■ WHAT THE EXERCISE ASKS: Determine the number of lines in the following entries that hold the word "sides". Give only that number.

■ GIVEN INFORMATION:
>>>>>
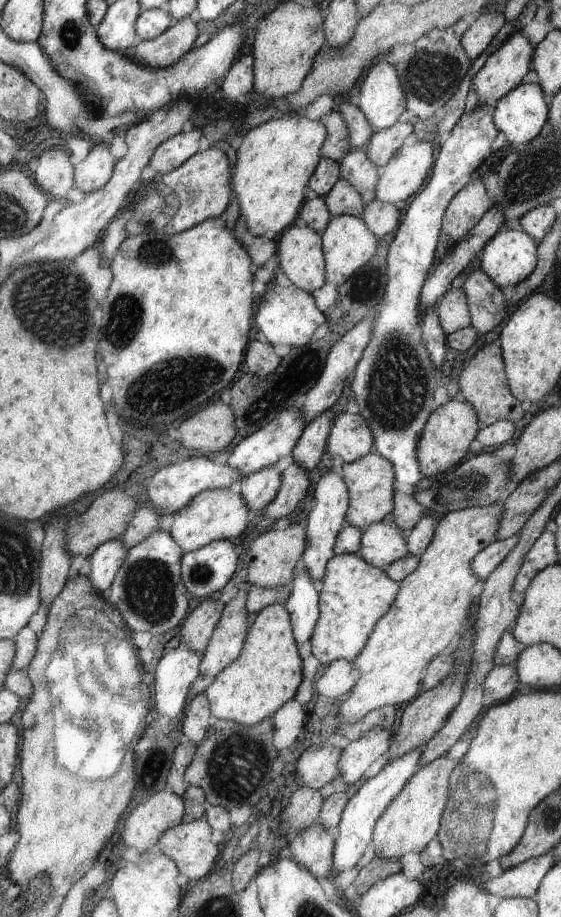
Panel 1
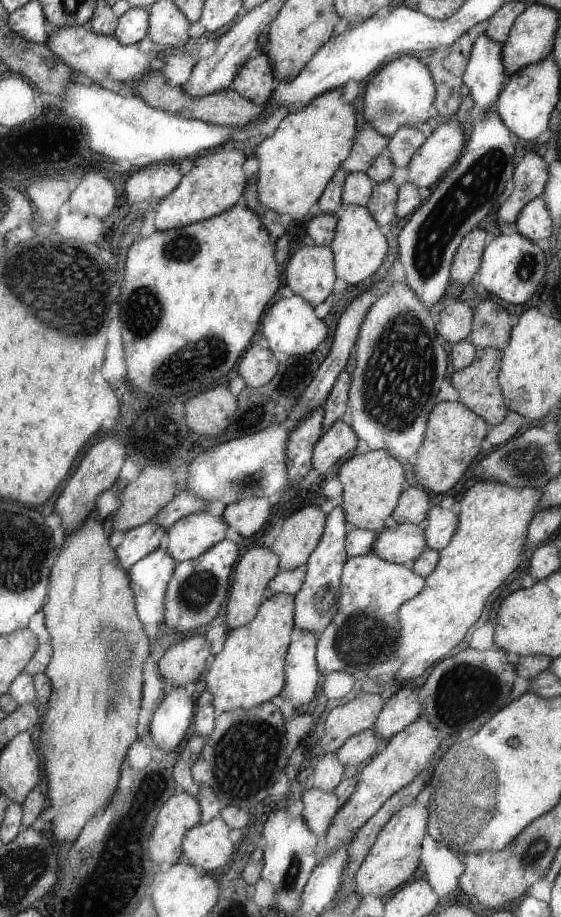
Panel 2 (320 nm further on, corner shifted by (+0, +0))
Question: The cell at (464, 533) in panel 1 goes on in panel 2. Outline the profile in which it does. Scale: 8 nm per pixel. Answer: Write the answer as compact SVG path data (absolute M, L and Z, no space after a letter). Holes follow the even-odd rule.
M480 479L465 494L459 496L460 512L458 526L452 540L439 550L439 561L436 568L427 576L427 586L418 597L411 598L400 608L399 628L397 629L394 657L400 657L404 664L395 674L397 681L404 679L404 685L412 684L415 678L422 676L425 670L434 666L440 658L448 656L456 648L468 628L482 616L486 598L506 582L514 570L520 566L522 546L526 542L526 528L529 528L535 514L540 510L543 490L538 487L513 487L506 483Z

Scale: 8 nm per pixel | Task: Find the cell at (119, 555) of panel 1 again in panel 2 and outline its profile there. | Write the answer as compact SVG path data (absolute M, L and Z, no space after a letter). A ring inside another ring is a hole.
M154 521L126 531L124 541L116 548L120 565L129 569L136 562L147 557L159 548L164 534L166 530L159 527Z

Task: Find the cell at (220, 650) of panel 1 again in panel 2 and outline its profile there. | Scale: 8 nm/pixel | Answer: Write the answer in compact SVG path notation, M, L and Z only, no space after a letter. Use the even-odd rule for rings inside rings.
M256 545L256 548L248 550L236 563L232 573L232 592L226 609L225 622L228 631L247 625L259 612L264 601L270 598L274 592L270 590L270 582L282 572L280 568L281 558L270 547Z

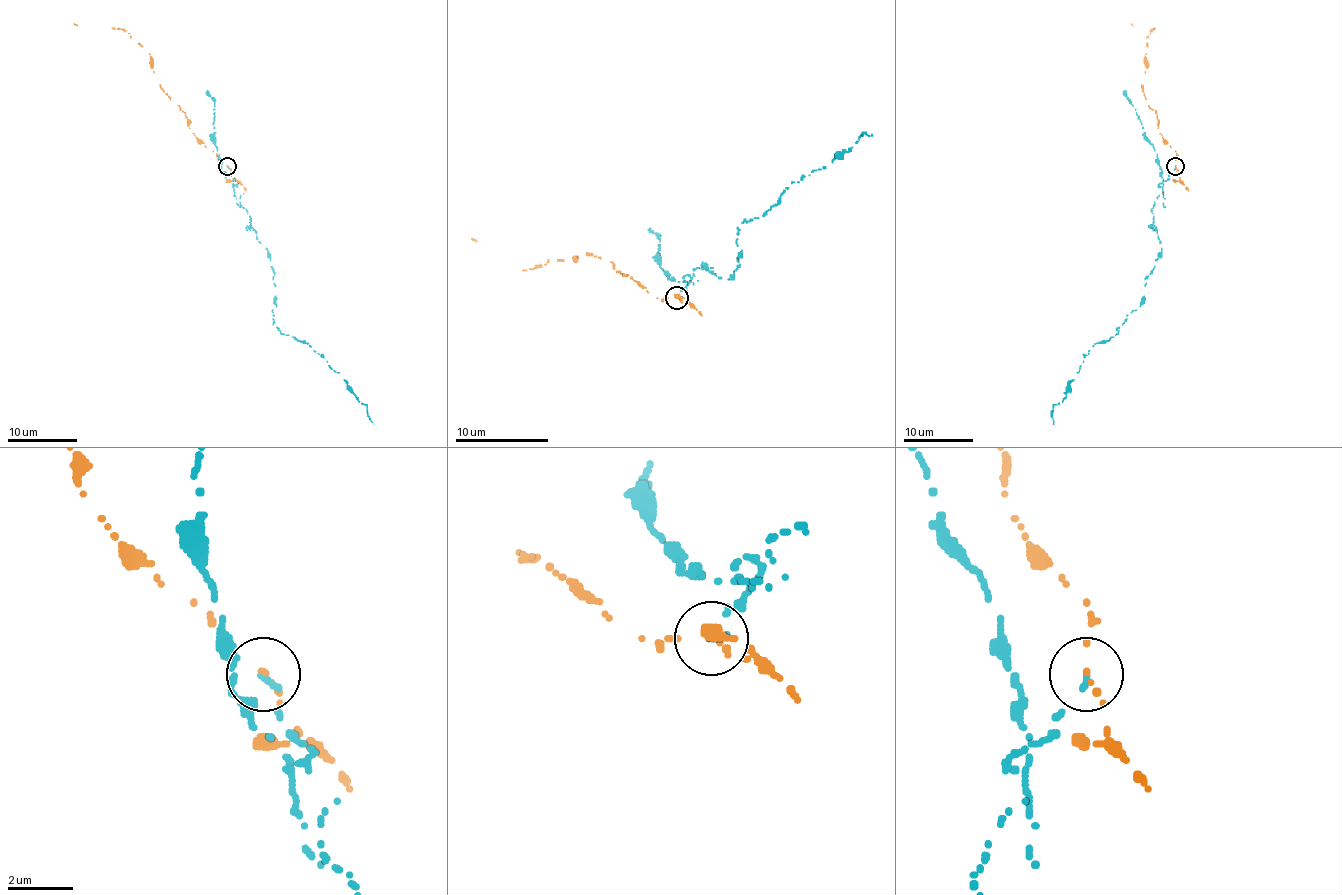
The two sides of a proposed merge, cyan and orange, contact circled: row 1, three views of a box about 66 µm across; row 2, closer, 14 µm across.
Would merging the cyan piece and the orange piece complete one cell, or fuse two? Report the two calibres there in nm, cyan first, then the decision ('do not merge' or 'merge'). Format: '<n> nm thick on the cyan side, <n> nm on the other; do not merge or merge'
160 nm thick on the cyan side, 80 nm on the other; do not merge

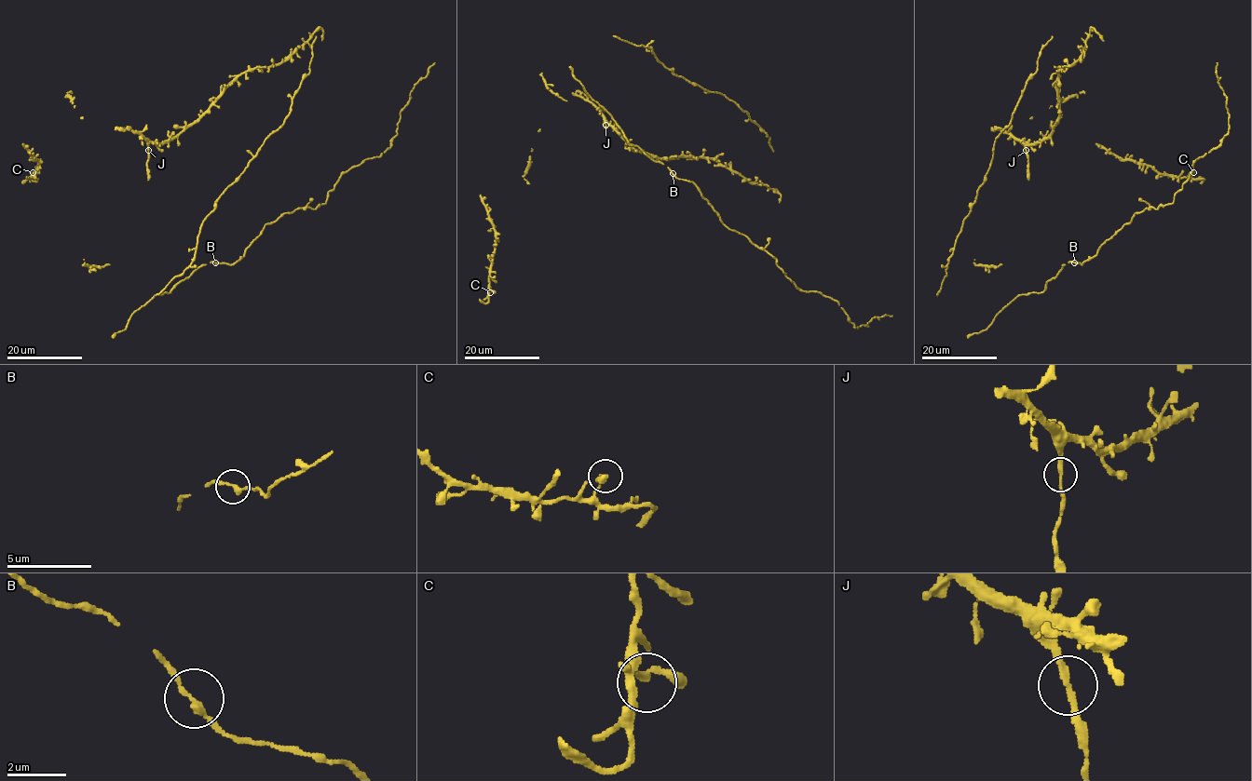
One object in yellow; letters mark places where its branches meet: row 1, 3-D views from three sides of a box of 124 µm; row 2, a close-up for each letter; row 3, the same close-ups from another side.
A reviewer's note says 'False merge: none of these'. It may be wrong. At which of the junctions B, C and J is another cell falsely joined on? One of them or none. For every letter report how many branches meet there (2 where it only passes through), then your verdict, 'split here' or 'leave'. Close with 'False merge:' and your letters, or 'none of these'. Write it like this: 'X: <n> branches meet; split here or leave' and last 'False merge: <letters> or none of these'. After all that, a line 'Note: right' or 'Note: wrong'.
B: 2 branches meet; leave
C: 2 branches meet; leave
J: 2 branches meet; split here
False merge: J
Note: wrong

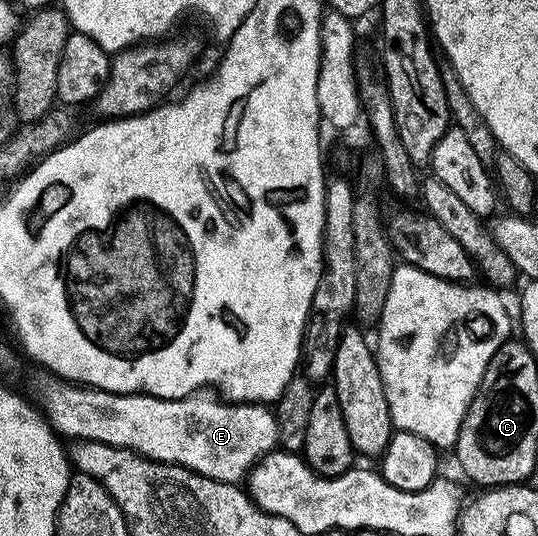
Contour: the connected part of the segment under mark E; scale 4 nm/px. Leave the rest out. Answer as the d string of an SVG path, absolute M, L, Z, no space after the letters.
<<<<<
■ TASK OUTPUT: 2